Records from a data source
○ ○ ○ ○

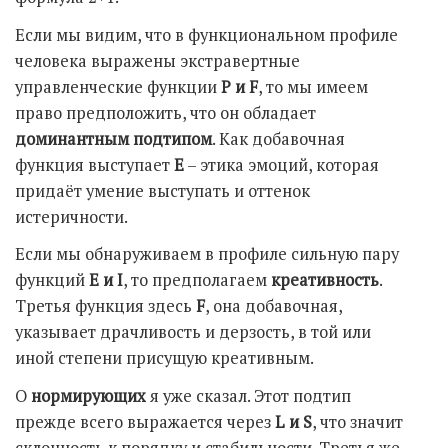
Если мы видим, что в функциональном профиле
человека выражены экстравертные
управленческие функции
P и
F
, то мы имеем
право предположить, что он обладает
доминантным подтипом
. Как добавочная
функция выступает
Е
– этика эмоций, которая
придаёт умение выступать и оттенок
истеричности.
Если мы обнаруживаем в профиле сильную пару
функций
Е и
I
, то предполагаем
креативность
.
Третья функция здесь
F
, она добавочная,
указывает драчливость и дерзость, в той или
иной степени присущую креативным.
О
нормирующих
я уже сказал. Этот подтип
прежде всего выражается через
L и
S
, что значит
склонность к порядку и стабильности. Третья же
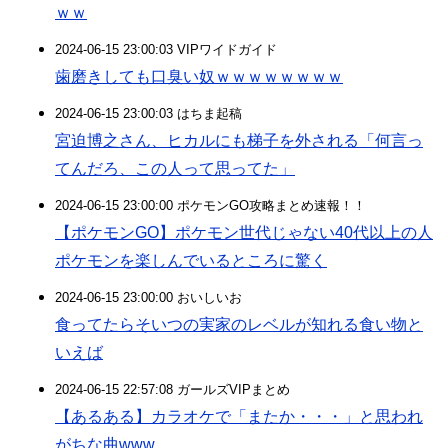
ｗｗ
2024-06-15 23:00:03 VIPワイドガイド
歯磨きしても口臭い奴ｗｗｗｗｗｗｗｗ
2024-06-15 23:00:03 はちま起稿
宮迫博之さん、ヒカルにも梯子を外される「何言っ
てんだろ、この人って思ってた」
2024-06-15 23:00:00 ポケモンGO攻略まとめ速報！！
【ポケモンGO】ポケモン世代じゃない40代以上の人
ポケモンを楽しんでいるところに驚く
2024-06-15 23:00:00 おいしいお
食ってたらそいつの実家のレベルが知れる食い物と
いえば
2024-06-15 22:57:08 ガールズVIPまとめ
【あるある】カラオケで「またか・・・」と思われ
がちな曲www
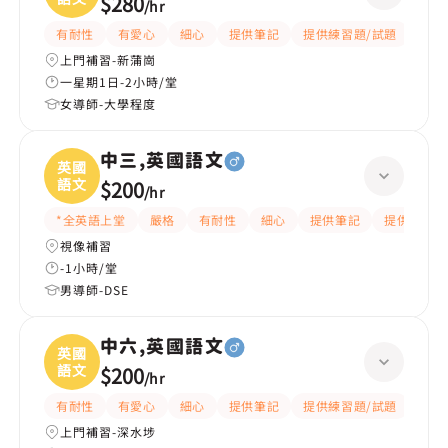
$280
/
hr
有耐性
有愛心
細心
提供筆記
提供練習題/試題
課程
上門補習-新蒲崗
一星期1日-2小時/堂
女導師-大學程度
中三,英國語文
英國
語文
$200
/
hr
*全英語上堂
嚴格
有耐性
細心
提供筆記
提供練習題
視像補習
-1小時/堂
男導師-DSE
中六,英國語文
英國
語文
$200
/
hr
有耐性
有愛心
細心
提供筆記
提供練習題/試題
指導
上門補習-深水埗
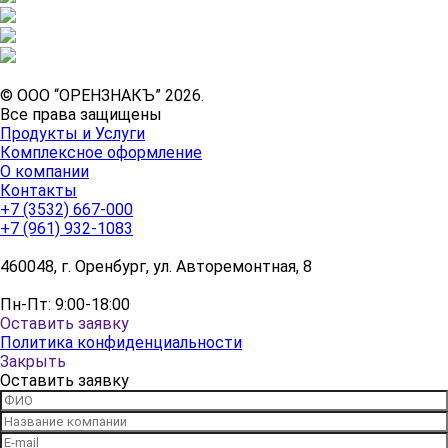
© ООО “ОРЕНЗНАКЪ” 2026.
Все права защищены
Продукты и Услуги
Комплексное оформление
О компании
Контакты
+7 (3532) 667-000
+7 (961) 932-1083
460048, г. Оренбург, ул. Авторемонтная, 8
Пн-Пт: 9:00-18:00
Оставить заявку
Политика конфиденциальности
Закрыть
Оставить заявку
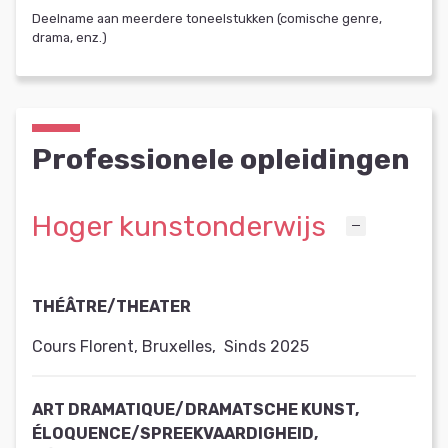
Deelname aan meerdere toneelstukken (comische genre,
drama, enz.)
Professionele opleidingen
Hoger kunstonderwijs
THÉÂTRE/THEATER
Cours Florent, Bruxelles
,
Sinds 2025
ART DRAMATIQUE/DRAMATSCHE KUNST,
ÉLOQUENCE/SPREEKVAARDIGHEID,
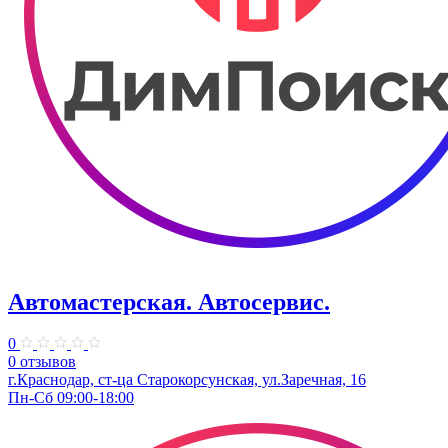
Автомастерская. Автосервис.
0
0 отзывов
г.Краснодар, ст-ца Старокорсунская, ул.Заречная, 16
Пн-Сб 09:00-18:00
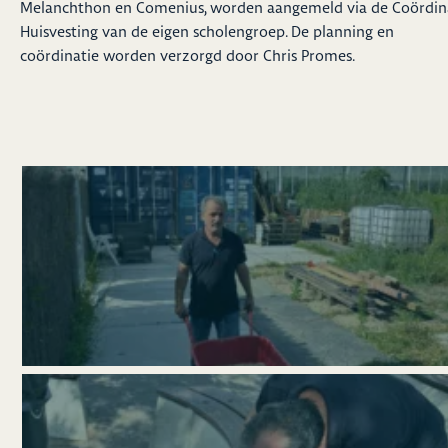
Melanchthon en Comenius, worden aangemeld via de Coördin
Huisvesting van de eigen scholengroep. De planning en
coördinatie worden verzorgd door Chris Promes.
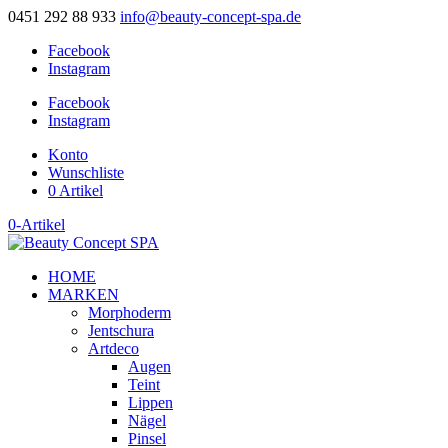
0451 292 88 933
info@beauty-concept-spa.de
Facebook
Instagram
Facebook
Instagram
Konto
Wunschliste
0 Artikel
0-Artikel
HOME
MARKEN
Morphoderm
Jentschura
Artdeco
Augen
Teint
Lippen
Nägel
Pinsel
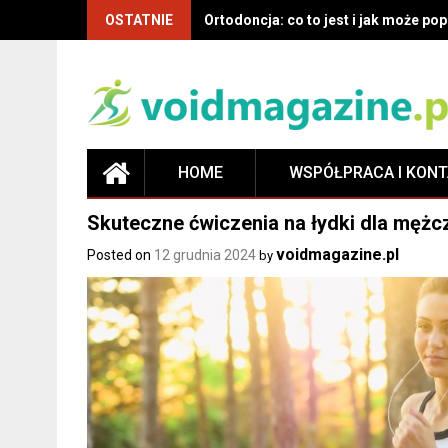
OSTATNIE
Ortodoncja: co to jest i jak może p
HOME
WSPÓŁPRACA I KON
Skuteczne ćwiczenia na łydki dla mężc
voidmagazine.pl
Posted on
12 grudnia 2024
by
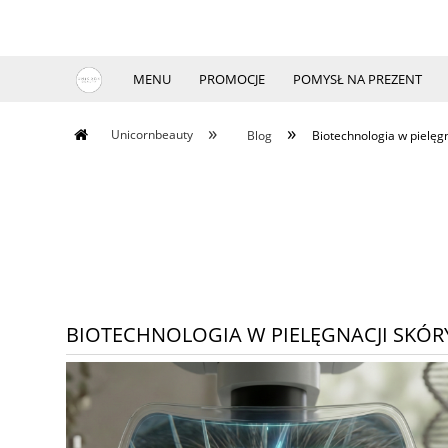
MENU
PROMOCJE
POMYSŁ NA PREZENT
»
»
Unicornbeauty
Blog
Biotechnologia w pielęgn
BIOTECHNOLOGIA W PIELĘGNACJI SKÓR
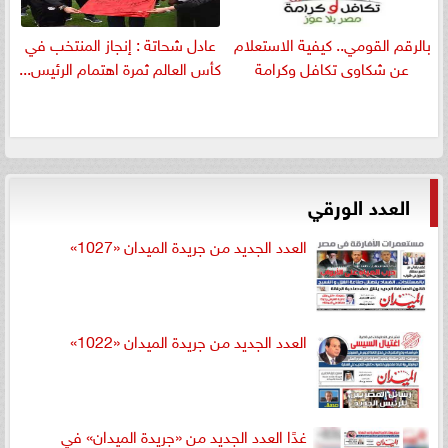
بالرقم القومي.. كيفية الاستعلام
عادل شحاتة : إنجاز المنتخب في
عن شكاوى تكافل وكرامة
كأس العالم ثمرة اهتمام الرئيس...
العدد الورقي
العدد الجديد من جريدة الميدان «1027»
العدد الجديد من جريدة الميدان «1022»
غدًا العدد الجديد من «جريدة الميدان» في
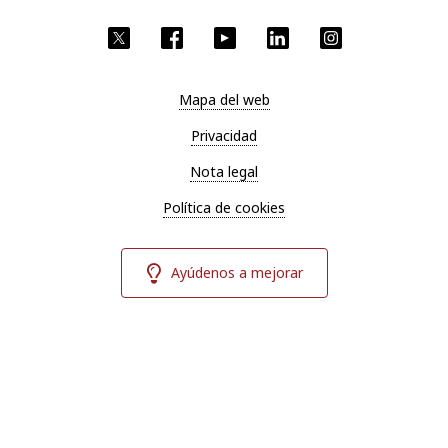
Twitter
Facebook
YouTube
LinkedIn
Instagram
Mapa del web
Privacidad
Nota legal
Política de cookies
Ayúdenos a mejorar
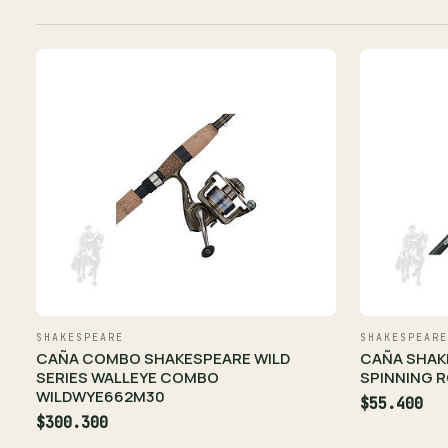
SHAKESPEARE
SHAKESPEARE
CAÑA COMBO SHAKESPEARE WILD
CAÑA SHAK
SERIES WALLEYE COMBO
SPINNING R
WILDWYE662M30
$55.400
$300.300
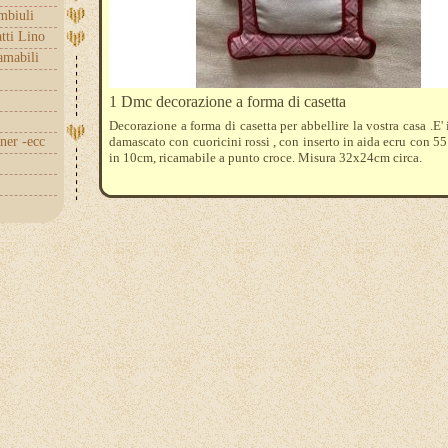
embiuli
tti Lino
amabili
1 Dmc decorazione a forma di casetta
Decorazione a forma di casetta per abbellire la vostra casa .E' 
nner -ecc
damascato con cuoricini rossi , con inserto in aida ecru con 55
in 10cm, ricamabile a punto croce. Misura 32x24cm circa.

○ ○ ○ ○

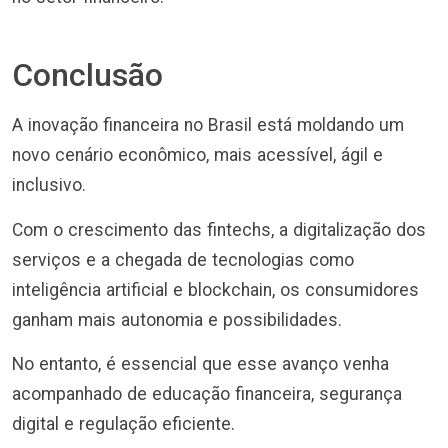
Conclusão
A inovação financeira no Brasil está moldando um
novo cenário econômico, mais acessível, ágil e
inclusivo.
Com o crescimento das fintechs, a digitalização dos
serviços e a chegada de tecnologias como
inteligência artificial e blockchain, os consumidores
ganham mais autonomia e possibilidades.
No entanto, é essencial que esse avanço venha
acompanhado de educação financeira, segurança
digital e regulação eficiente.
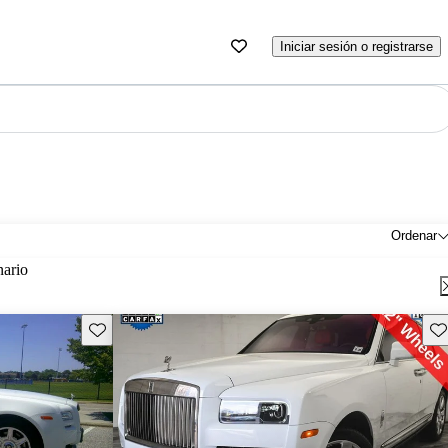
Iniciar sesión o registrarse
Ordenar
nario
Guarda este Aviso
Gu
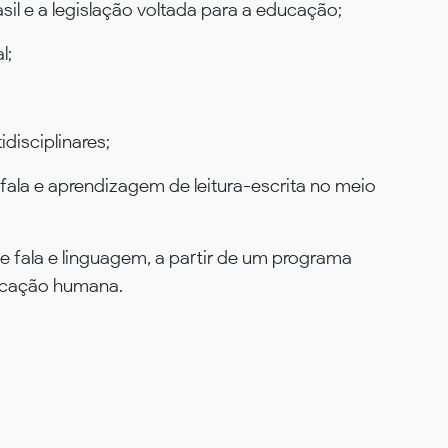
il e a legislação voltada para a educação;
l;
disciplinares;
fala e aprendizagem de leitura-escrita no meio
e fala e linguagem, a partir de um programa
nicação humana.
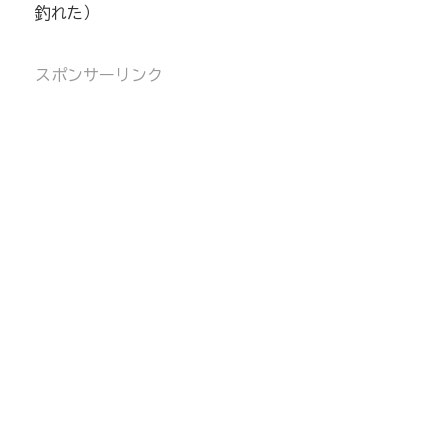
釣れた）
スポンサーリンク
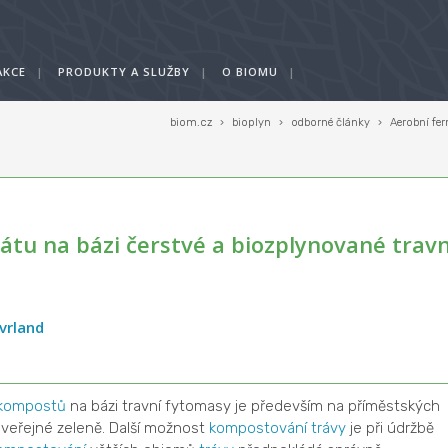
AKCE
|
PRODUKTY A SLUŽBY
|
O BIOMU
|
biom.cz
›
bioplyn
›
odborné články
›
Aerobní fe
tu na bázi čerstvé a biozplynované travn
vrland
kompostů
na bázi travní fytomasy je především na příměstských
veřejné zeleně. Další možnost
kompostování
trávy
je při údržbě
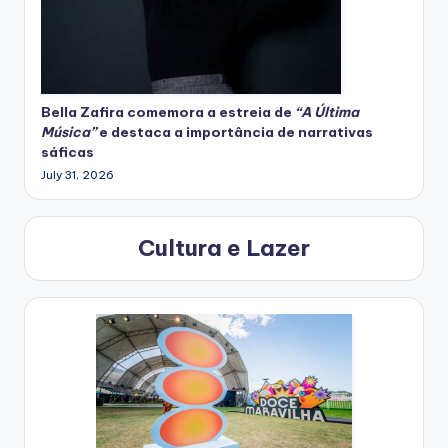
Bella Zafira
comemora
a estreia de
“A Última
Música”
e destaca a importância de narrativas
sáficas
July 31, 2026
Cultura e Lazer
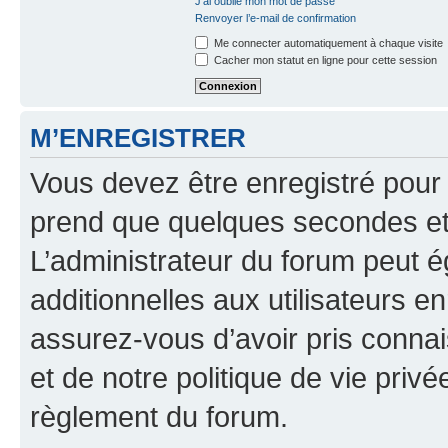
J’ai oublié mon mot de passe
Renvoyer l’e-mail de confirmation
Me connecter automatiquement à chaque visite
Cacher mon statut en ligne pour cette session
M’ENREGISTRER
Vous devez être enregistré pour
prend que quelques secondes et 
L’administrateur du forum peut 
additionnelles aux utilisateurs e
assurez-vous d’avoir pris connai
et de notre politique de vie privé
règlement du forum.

○ ○ ○ ○

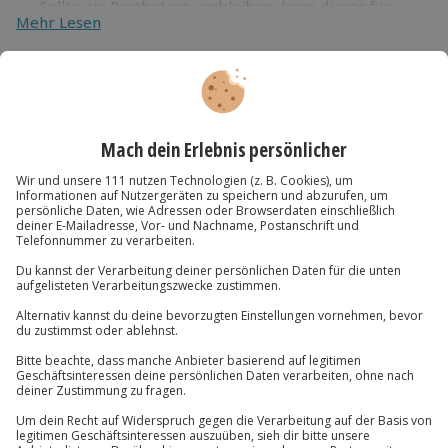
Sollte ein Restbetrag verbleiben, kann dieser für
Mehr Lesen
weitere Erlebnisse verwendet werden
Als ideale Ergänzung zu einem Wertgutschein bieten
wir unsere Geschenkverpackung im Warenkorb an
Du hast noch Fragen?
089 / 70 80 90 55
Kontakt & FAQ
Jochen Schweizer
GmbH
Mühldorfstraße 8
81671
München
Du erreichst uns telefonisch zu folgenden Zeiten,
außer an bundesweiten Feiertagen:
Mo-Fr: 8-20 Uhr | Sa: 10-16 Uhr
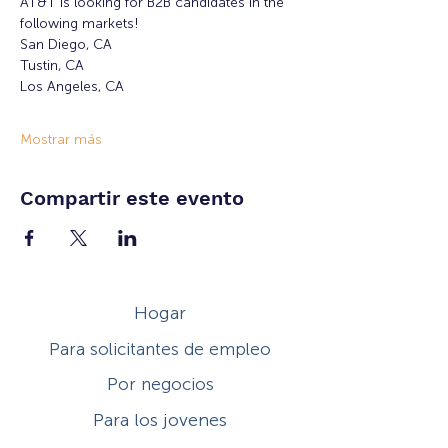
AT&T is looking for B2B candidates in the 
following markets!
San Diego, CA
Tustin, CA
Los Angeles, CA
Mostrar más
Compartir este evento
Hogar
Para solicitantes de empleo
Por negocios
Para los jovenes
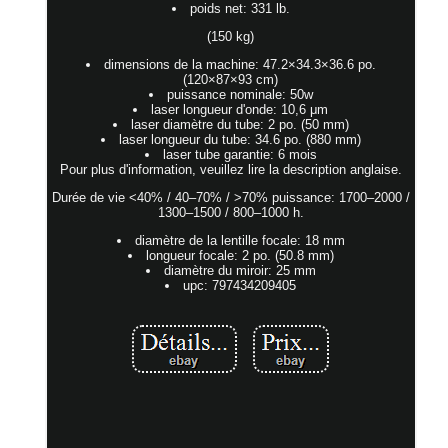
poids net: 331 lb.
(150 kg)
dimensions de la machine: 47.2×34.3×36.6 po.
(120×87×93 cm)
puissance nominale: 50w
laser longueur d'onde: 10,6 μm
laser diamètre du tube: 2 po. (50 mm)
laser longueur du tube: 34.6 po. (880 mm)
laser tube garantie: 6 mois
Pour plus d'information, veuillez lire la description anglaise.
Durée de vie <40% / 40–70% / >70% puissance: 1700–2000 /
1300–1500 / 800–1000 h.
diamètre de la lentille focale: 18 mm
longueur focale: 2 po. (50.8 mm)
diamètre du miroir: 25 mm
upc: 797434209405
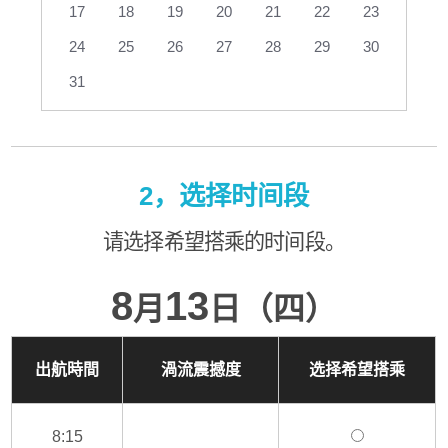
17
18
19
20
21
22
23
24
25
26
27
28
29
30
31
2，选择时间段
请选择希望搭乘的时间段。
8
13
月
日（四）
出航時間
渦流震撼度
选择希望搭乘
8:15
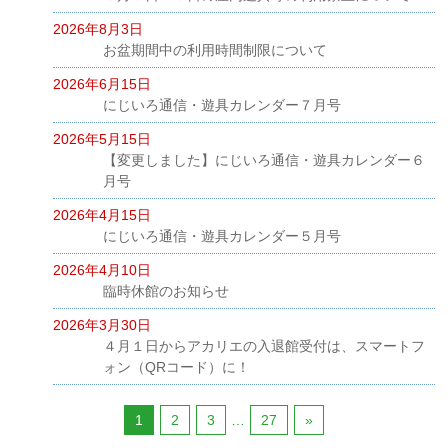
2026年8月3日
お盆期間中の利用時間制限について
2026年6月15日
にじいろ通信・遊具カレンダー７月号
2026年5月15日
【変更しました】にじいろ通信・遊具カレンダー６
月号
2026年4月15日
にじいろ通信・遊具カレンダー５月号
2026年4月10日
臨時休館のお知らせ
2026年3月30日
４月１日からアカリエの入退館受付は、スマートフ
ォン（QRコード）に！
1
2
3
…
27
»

○ ○ ○ ○

» Task details: State how many lines of the entries above include the string "COMBO". The reply is that number alone.

» Solution to this task: 2